◆ WORK ORDER
Restate word for word the lines below that run from the one holding "the most common." through the one holding "A vast range", inclusive. Pictures don't belong in the copy.

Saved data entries
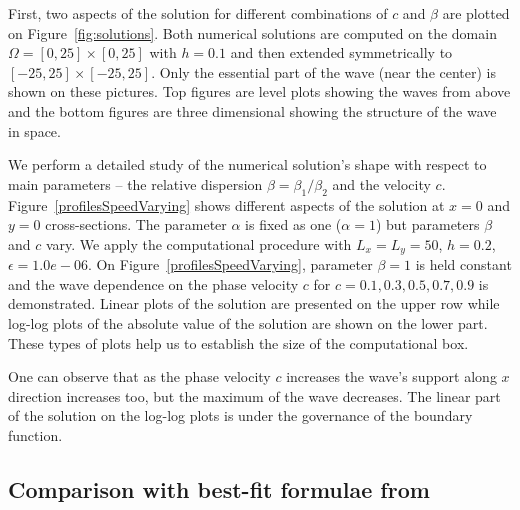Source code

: \documentclass[preprint]{elsarticle}
\begin{document}
First, two aspects of the solution for different combinations of  $c$ and $\beta$   are plotted  on Figure~\ref{fig:solutions}. Both numerical solutions are computed on the  domain $\Omega = [0, 25]\times [0, 25]$ with $h = 0.1$ and then extended symmetrically to $ [-25, 25]\times [-25, 25]$. 
Only the essential part of the wave (near the center) is shown on these pictures. Top figures are level plots showing the waves from above and the bottom figures are 
three dimensional showing the structure of the wave in space. 


We perform a detailed study   of the numerical solution's shape with respect to main parameters -- the relative dispersion $\beta=\beta_1 / \beta_2$ and the velocity $c$.
 Figure~\ref{profilesSpeedVarying} shows different aspects of the solution at $x=0$ and $y=0$ cross-sections. The parameter $\alpha$  is fixed as one ($\alpha = 1$) but  parameters $\beta $ and $c$ vary. We apply  the computational procedure with  $L_x = L_y = 50$, $h = 0.2$, $\epsilon = 1.0e-06$. 
On Figure~\ref{profilesSpeedVarying}, parameter $\beta=1$ is held constant and the wave dependence on the phase velocity  $c$ for $c=0.1, 0.3, 0.5, 0.7, 0.9$ is demonstrated.  Linear plots of the solution are presented on the upper row while  log-log plots of the absolute value of the solution are shown on the lower part.  These types of plots help us to establish the size of the computational box. 

One can observe that as the phase velocity $c$ increases the wave's support  along $x$ direction increases too, but the maximum of the wave decreases. The linear part of the solution on the log-log plots is under the governance of the boundary function.



\subsection{Comparison with best-fit formulae from \cite{Ch2011}} 
\end{document}
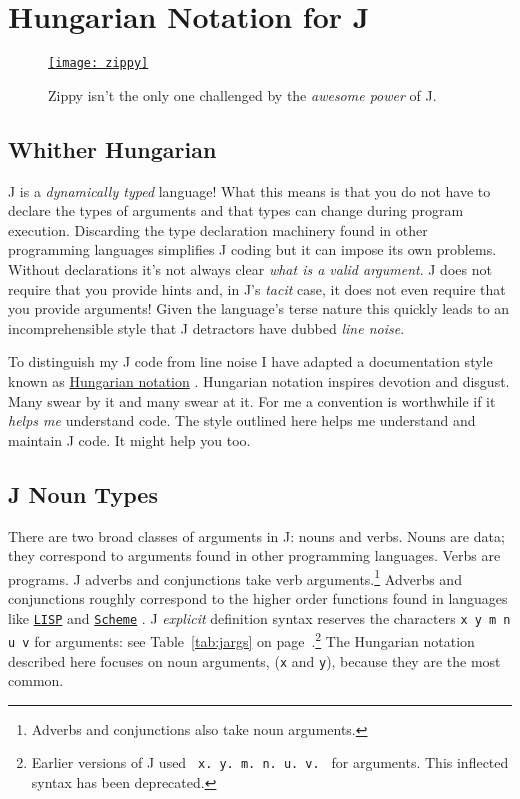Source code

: \section{Hungarian Notation for J}\label{ap:jodhung}
   
\begin{figure}[htbp]
  \centering
  \href{http://www.zippythepinhead.com/}{\texttt{[image: zippy]}}
  \caption[Zippy the Pinhead]{Zippy \cite{zippy} isn't the only one challenged by the \emph{awesome power} of J.}
  \label{eps:zippy}
\end{figure}

\subsection{Whither Hungarian}

J is a \emph{dynamically typed} language!  What this means is that
you do not have to declare the types of arguments and that types
can change during program execution.  Discarding the 
type declaration machinery found in other programming languages simplifies
J coding but it can impose its own problems. Without declarations
it's not always clear \emph{what is a valid argument}.  J does
not require that you provide hints and, in J's \emph{tacit} case, it
does not even require that you provide arguments!  Given
the language's terse nature this quickly leads to an incomprehensible
style that J detractors have dubbed \emph{line noise}. 

To distinguish my J code from line noise I have adapted a documentation
style known as \href{https://en.wikipedia.org/wiki/Hungarian_notation}{Hungarian notation} \cite{wiki:hung}. 
 Hungarian notation inspires devotion and disgust.  Many swear by it and many
 swear at it.  For me a
convention is worthwhile if it \emph{helps me} understand code.  The style
outlined here helps me understand and maintain J code.  It might help you too.

\subsection{J Noun Types}

There are two broad classes of arguments in J: nouns and verbs.  Nouns are data;
they correspond to arguments found in other programming languages.  Verbs are programs.  J adverbs
and conjunctions take verb arguments.\footnote{Adverbs and conjunctions also take noun
arguments.} Adverbs and conjunctions roughly correspond to the
higher order functions found in languages like
\href{https://www.cs.cmu.edu/Groups/AI/html/cltl/cltl2.html}{\texttt{LISP}} \cite{commonlisp} and
\href{https://www-swiss.ai.mit.edu/projects/scheme/}{\texttt{Scheme}} \cite{scheme}. 
J \emph{explicit} definition syntax reserves the characters \texttt{x y m n
u v} for arguments: see Table~\ref{tab:jargs} on page~\pageref{tab:jargs}.\footnote{
Earlier versions of J used  \texttt{ x.\ y.\ m.\ n.\ u.\ v.\ } for arguments.  This inflected
syntax has been deprecated.} The Hungarian notation described here focuses on noun arguments, 
(\texttt{x} and \texttt{y}), because they are the most common.


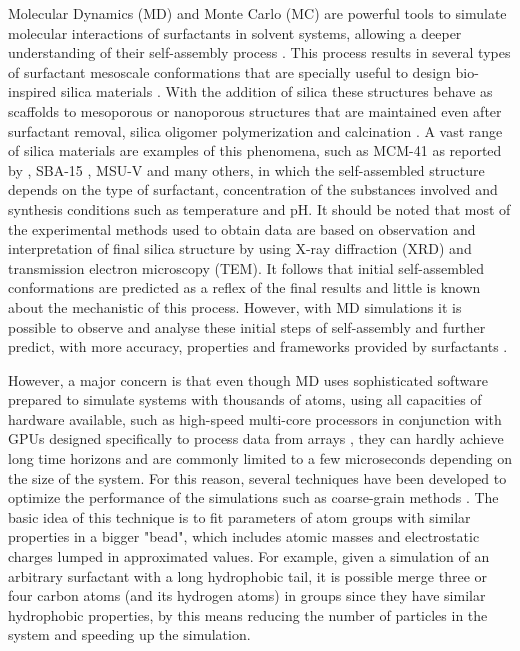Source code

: \documentclass[10pt,a4paper,twoside]{article}
\begin{document}
Molecular Dynamics (MD) and Monte Carlo (MC) are powerful tools to simulate molecular interactions of surfactants in solvent systems, allowing a deeper understanding of their self-assembly process \cite{mjsilica}. This process results in several types of surfactant mesoscale conformations that are specially useful to design bio-inspired silica materials \cite{bioinsp}. With the addition of silica these structures behave as scaffolds to mesoporous or nanoporous structures that are maintained even after surfactant removal, silica oligomer polymerization and calcination \cite{silica1}.
A vast range of silica materials are examples of this phenomena, such as MCM-41 as reported by , SBA-15 \cite{sba}, MSU-V \cite{msuv} and many others, in which the self-assembled structure depends on the type of surfactant, concentration of the substances involved and synthesis conditions such as temperature and pH. It should be noted that most of the experimental methods used to obtain data are based on observation and interpretation of final silica structure by using X-ray diffraction (XRD) and transmission electron microscopy (TEM). It follows that initial self-assembled conformations are predicted as a reflex of the final results and little is known about the mechanistic of this process. However, with MD simulations it is possible to observe and analyse these initial steps of self-assembly and further predict, with more accuracy, properties and frameworks provided by surfactants \cite{lipid}.

However, a major concern is that even though MD uses sophisticated software prepared to simulate systems with thousands of atoms, using all capacities of hardware available, such as high-speed multi-core processors in conjunction with GPUs designed specifically to process data from arrays \cite{gromacs}, they can hardly achieve long time horizons and are commonly limited to a few microseconds depending on the size of the system. For this reason, several techniques have been developed to optimize the performance of the simulations such as coarse-grain methods \cite{mjsilica}. The basic idea of this technique is to fit parameters of atom groups with similar properties in a bigger "bead", which includes atomic masses and electrostatic charges lumped in approximated values. For example, given a simulation of an arbitrary surfactant with a long hydrophobic tail, it is possible merge three or four carbon atoms (and its hydrogen atoms) in groups since they have similar hydrophobic properties, by this means reducing the number of particles in the system and speeding up the simulation. 
\end{document}
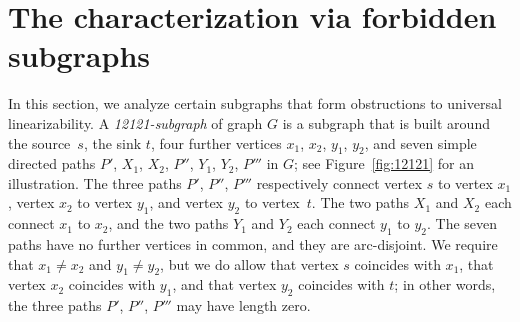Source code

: \medskip
\section{The characterization via forbidden subgraphs}
\label{sec:forbidden}
In this section, we analyze certain subgraphs that form obstructions to universal linearizability.
A \emph{12121-subgraph} of graph $G$ is a subgraph that is built around the source~$s$, the sink $t$, 
four further vertices $x_1$, $x_2$, $y_1$, $y_2$, and seven simple directed paths $P'$, $X_1$, 
$X_2$, $P''$, $Y_1$, $Y_2$, $P'''$ in $G$; see Figure~\ref{fig:12121} for an illustration.
The three paths $P'$, $P''$, $P'''$ respectively connect vertex $s$ to vertex $x_1$,
vertex $x_2$ to vertex $y_1$, and vertex $y_2$ to vertex~$t$.
The two paths $X_1$ and $X_2$ each connect $x_1$ to $x_2$, and
the two paths $Y_1$ and $Y_2$ each connect $y_1$ to $y_2$.
The seven paths have no further vertices in common, and they are arc-disjoint.
We require that $x_1\ne x_2$ and $y_1\ne y_2$, but we do allow that vertex $s$ coincides with $x_1$, 
that vertex $x_2$ coincides with $y_1$, and that vertex $y_2$ coincides with $t$; 
in other words, the three paths $P'$, $P''$, $P'''$ may have length zero.

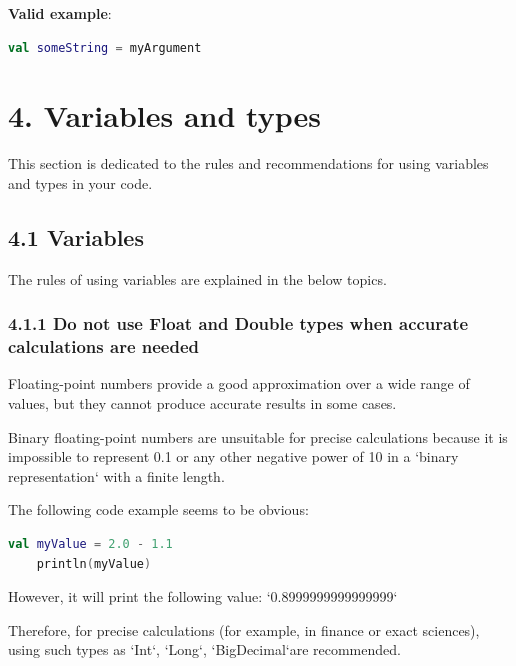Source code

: {{{{\textbf{Valid example}:

\begin{lstlisting}[language=Kotlin]
val someString = myArgument
\end{lstlisting}
\section*{\textbf{4. Variables and types}}

\label{sec:4.}

This section is dedicated to the rules and recommendations for using variables and types in your code.

\subsection*{\textbf{4.1 Variables}}

\label{sec:4.1}

The rules of using variables are explained in the below topics.

\subsubsection*{\textbf{4.1.1 Do not use Float and Double types when accurate calculations are needed}}
\leavevmode\newline

\label{sec:4.1.1}

Floating-point numbers provide a good approximation over a wide range of values, but they cannot produce accurate results in some cases.

Binary floating-point numbers are unsuitable for precise calculations because it is impossible to represent 0.1 or any other negative power of 10 in a `binary representation` with a finite length.



The following code example seems to be obvious: 

\begin{lstlisting}[language=Kotlin]
    val myValue = 2.0 - 1.1
    println(myValue)
\end{lstlisting}


However, it will print the following value: `0.8999999999999999`



Therefore, for precise calculations (for example, in finance or exact sciences), using such types as `Int`, `Long`, `BigDecimal`are recommended.

}}}}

◆ TASK RESPONSE
(\texttt{x} and \texttt{y}), because they are the most common.


Source code

: \documentclass[10pt,a4paper,twoside]{article}
\begin{document}
Molecular Dynamics (MD) and Monte Carlo (MC) are powerful tools to simulate molecular interactions of surfactants in solvent systems, allowing a deeper understanding of their self-assembly process \cite{mjsilica}. This process results in several types of surfactant mesoscale conformations that are specially useful to design bio-inspired silica materials \cite{bioinsp}. With the addition of silica these structures behave as scaffolds to mesoporous or nanoporous structures that are maintained even after surfactant removal, silica oligomer polymerization and calcination \cite{silica1}.
A vast range of silica materials are examples of this phenomena, such as MCM-41 as reported by , SBA-15 \cite{sba}, MSU-V \cite{msuv} and many others, in which the self-assembled structure depends on the type of surfactant, concentration of the substances involved and synthesis conditions such as temperature and pH. It should be noted that most of the experimental methods used to obtain data are based on observation and interpretation of final silica structure by using X-ray diffraction (XRD) and transmission electron microscopy (TEM). It follows that initial self-assembled conformations are predicted as a reflex of the final results and little is known about the mechanistic of this process. However, with MD simulations it is possible to observe and analyse these initial steps of self-assembly and further predict, with more accuracy, properties and frameworks provided by surfactants \cite{lipid}.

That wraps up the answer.